Bu H Y, Jing J Z, Jia J F
Department of Biology, Northwest University, Xi'an 710069.
Shi Yan Sheng Wu Xue Bao. 2001 Jun;34(2):81-7.
The regenerated shoot segments of Alhagi pseudalhagi were sliced and infected with Agrobacterium rhizogenes strain A4. The hairy roots and transformed calli were obtained through selection on hormone free MS medium. The transformants were cultured on MS medium with 2 mg/L 2,4-dichlorophenoxy acetic acid (2,4-D) and 0.5-1 mg/L 6-benzylaminopurine (6-BA) to induce calli. 3 mg/L 6-BA and 0.5 mg/L naphthalene acetic acid (NAA) were applied for shoot differentiation. Shoots were planted on MS medium with 2 mg/L indole-3-butyric acid (IBA) and produced roots. Opine analysis proved the integration and expression of T-DNA in over 95% hairy roots, 75% transformed calli and transformed plantlets respectively. The 81% hairy root cells had normal chromosome numbers (2n = 18). The alterations of chromosome number were observed. After one year of subculturing, the regeneration ability of transformants was maintained.

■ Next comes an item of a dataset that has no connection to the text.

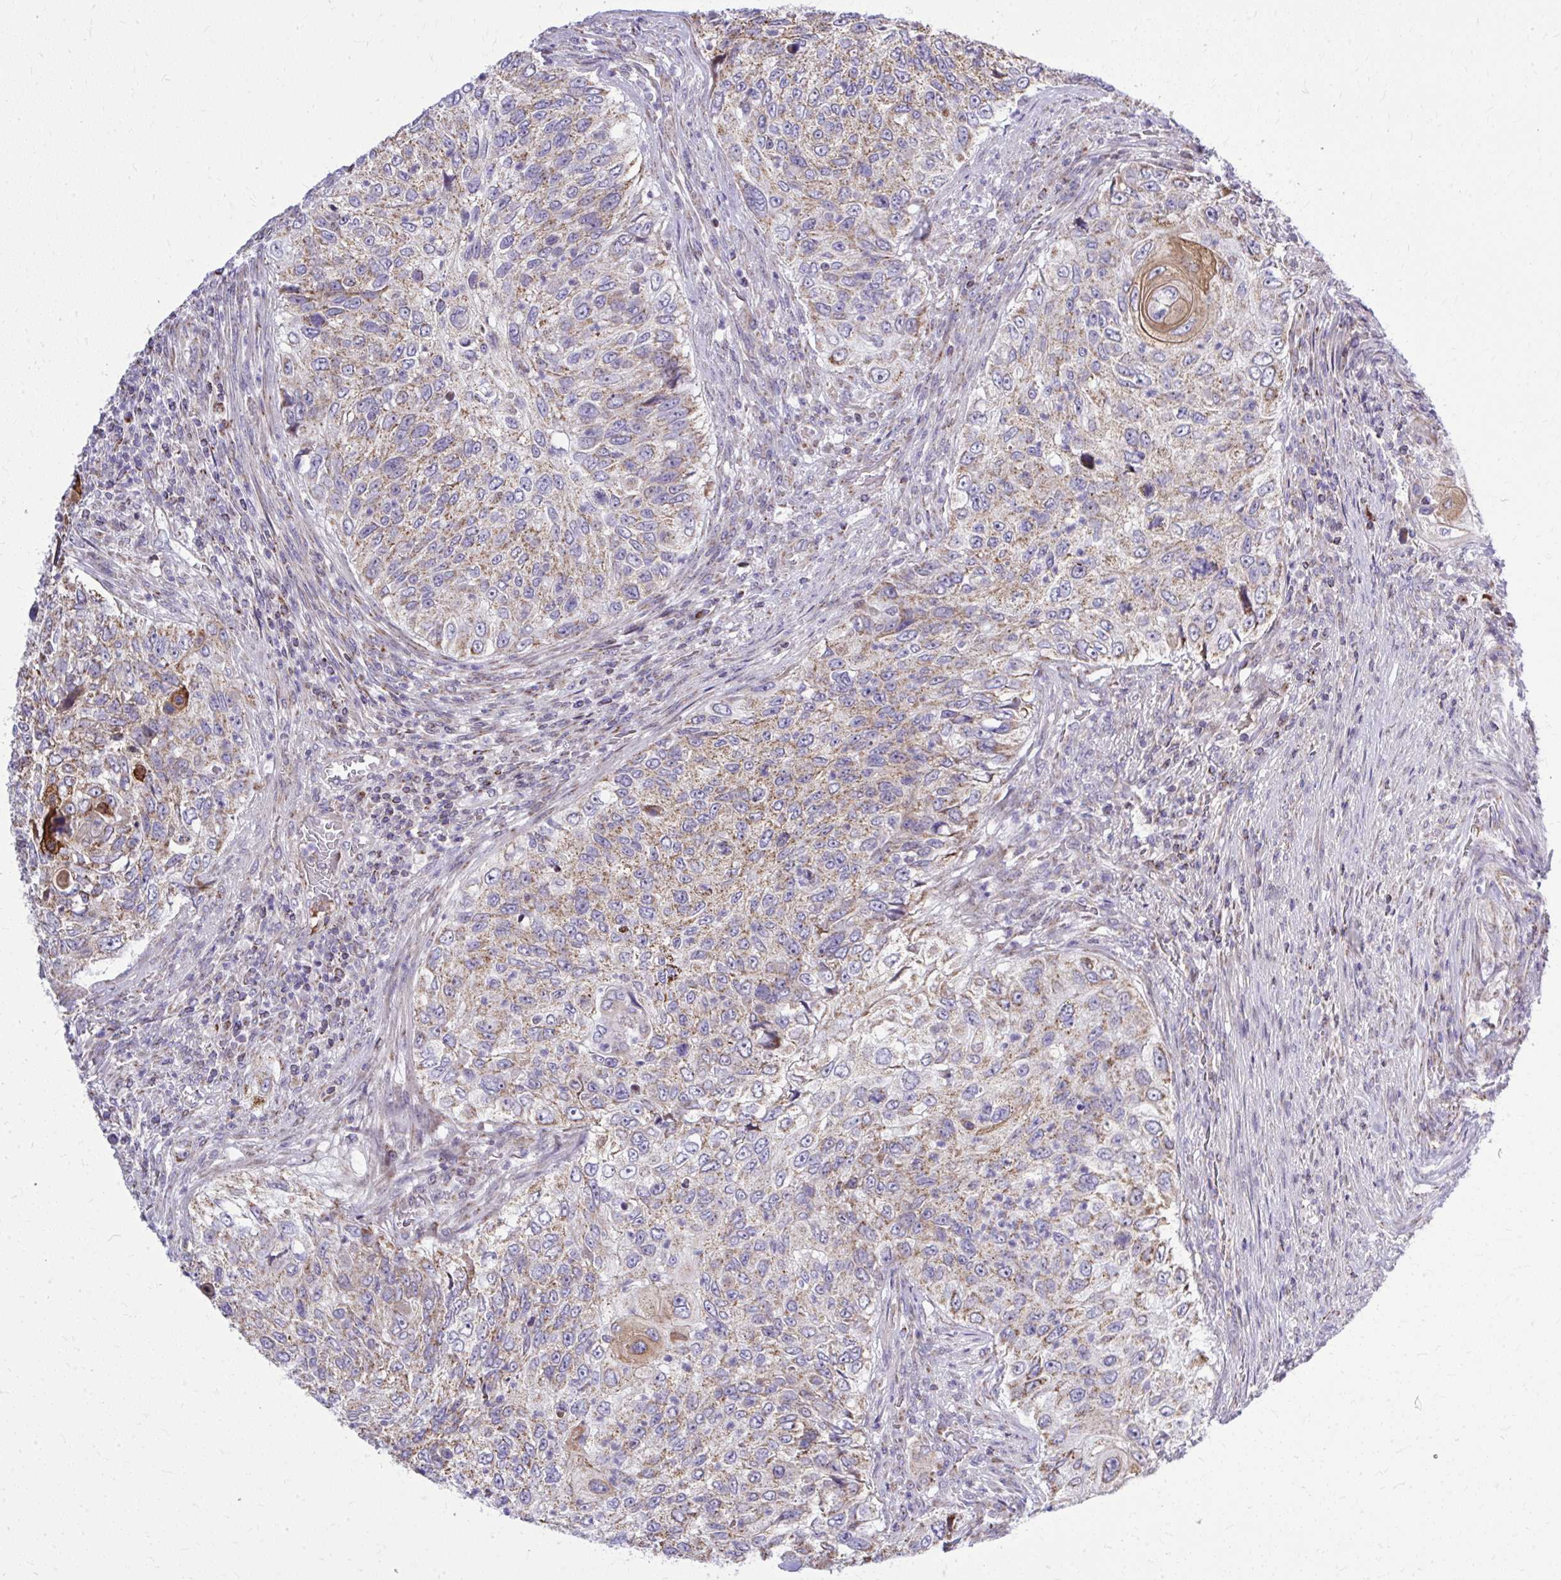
{"staining": {"intensity": "moderate", "quantity": ">75%", "location": "cytoplasmic/membranous"}, "tissue": "urothelial cancer", "cell_type": "Tumor cells", "image_type": "cancer", "snomed": [{"axis": "morphology", "description": "Urothelial carcinoma, High grade"}, {"axis": "topography", "description": "Urinary bladder"}], "caption": "A high-resolution image shows IHC staining of urothelial cancer, which displays moderate cytoplasmic/membranous positivity in approximately >75% of tumor cells.", "gene": "ZNF362", "patient": {"sex": "female", "age": 60}}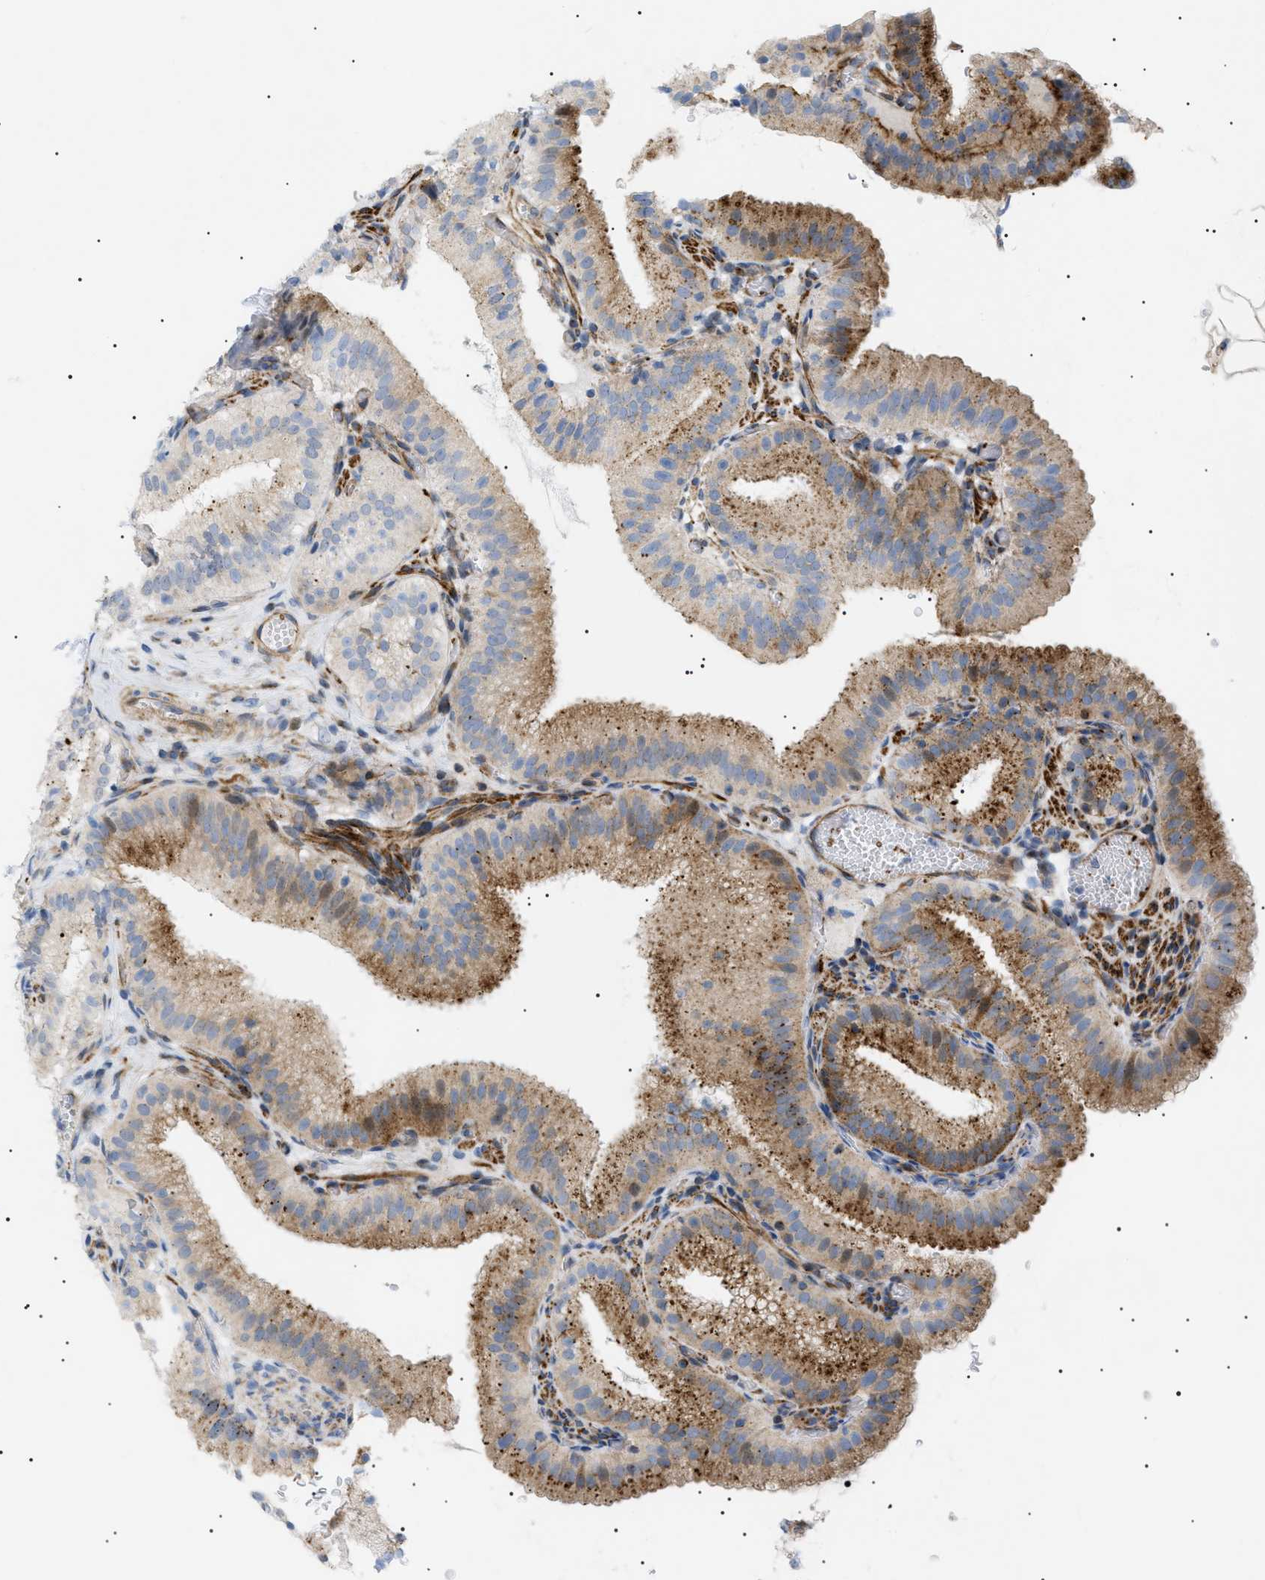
{"staining": {"intensity": "moderate", "quantity": ">75%", "location": "cytoplasmic/membranous"}, "tissue": "gallbladder", "cell_type": "Glandular cells", "image_type": "normal", "snomed": [{"axis": "morphology", "description": "Normal tissue, NOS"}, {"axis": "topography", "description": "Gallbladder"}], "caption": "This is a photomicrograph of immunohistochemistry staining of normal gallbladder, which shows moderate positivity in the cytoplasmic/membranous of glandular cells.", "gene": "SFXN5", "patient": {"sex": "male", "age": 54}}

将骆驼刺再生的茎段切片,用发根农杆菌A4菌株侵染。通过在无激素的MS培养基上筛选获得毛状根和转化愈伤组织。将转化体在含有2 mg/L 2,4-二氯苯氧乙酸(2,4-D)和0.5-1 mg/L 6-苄基腺嘌呤(6-BA)的MS培养基上培养以诱导愈伤组织。使用3 mg/L 6-BA和0.5 mg/L萘乙酸(NAA)进行芽分化。将芽接种在含有2 mg/L吲哚-3-丁酸(IBA)的MS培养基上诱导生根。冠瘿碱分析证明T-DNA分别在超过95%的毛状根、75%的转化愈伤组织和转化植株中整合并表达。81%的毛状根细胞染色体数目正常(2n = 18)。观察到染色体数目的变化。继代培养一年后,转化体的再生能力得以维持。